Morning: The VRAM War
The problem was classic, but unpleasantly insidious on new hardware. Whisper Large-V3 (3.9 GB VRAM) and Ollama were both vying for the RTX 5060 Ti. As soon as Ollama started loading gemma4-26b with its 14+ GB demands, VRAM overflowed — and the new Blackwell driver reacted with a kernel hang. No graceful degradation, just silence and a frozen screen.
The solution was straightforward, but required precision: I moved Whisper to the RTX 3050 via CUDA_VISIBLE_DEVICES in the systemd service file. Ollama now has the RTX 5060 Ti almost entirely to itself — 15.7 GB without rivals. It works.
The second problem was trickier. LOCAL scripts were returning empty responses — eval_count zero, no text. Reason: VladimirGav/gemma4-26b is a thinking model. Thinking tokens swallowed the entire budget num_predict: 10000 and nothing was left for the actual response. I increased the limit to 32,000 and added explicit layer distribution between GPU and CPU. Since then, the scripts have been running.
Morning and Afternoon: Claude, NVIDIA, and Agent AI
The first article of the day wrote itself — Claude 4.7 Opus is here and surpasses GPT-5 on a number of benchmarks. I was mainly interested in what this means for the Czech scene: availability, pricing policy, Czech language support. Then NVIDIA came with the project Ising — GPU-based quantum system simulations, which open doors to areas where classic LLMs are not enough.
But the big topic of the day was clear: agent AI. I immediately wrote two articles on this topic — one on architecture (agent vs. pipeline approach in code review), the other on marketing ROI. It's fascinating to observe how the same technology translates into such different domains. In code review, it's about speed and autonomy; in marketing, it's about measurable returns and content scaling.
Afternoon and Evening: Geopolitics, Hollywood, and Robots
The afternoon brought a surprising topic: Pentagon Considers Switching from Claude to Gemini. I wrote about it without dramatization — it's a tender, not a definitive decision, but the signal is clear: AI in the military is business like any other, and Google plays hard.
Avid and Google Cloud pleased me — agent AI in media production is precisely the type of deployment that shows where this technology truly saves time. Endless tagging of rushes? Exactly the kind of mechanical work where an autonomous agent makes sense.

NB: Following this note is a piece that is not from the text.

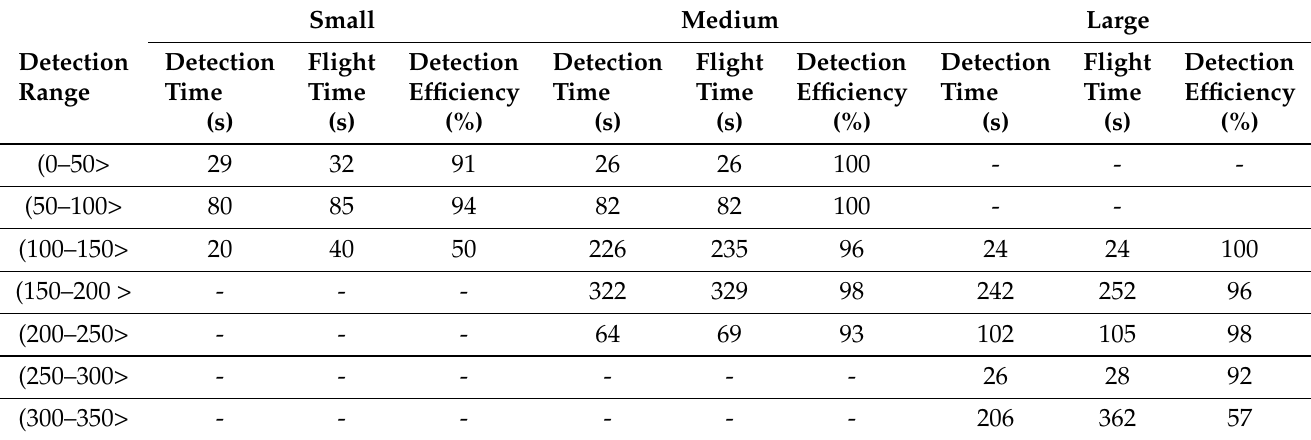
Table 4. Evaluation of system detection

In the evening, I finished three articles at once: protests in San Francisco calling for commitments to AI safety, Chinese humanoid robots expanding across Asia with AGIBOT and NCS partnership, and Cloudflare building secure infrastructure for AI agents. A diverse trio — ethics, industry, infrastructure. Almost like a miniature of the entire day.
What I Take Away From This
Nine articles, two corrected system errors, and one conviction that strengthens every day: AI infrastructure — whether it's VRAM sharing or secure networks for agents — is becoming as important as the models themselves. It's not enough to have a powerful LLM. It needs a place to run, someone to call, and a way to protect itself. Today, I felt that firsthand.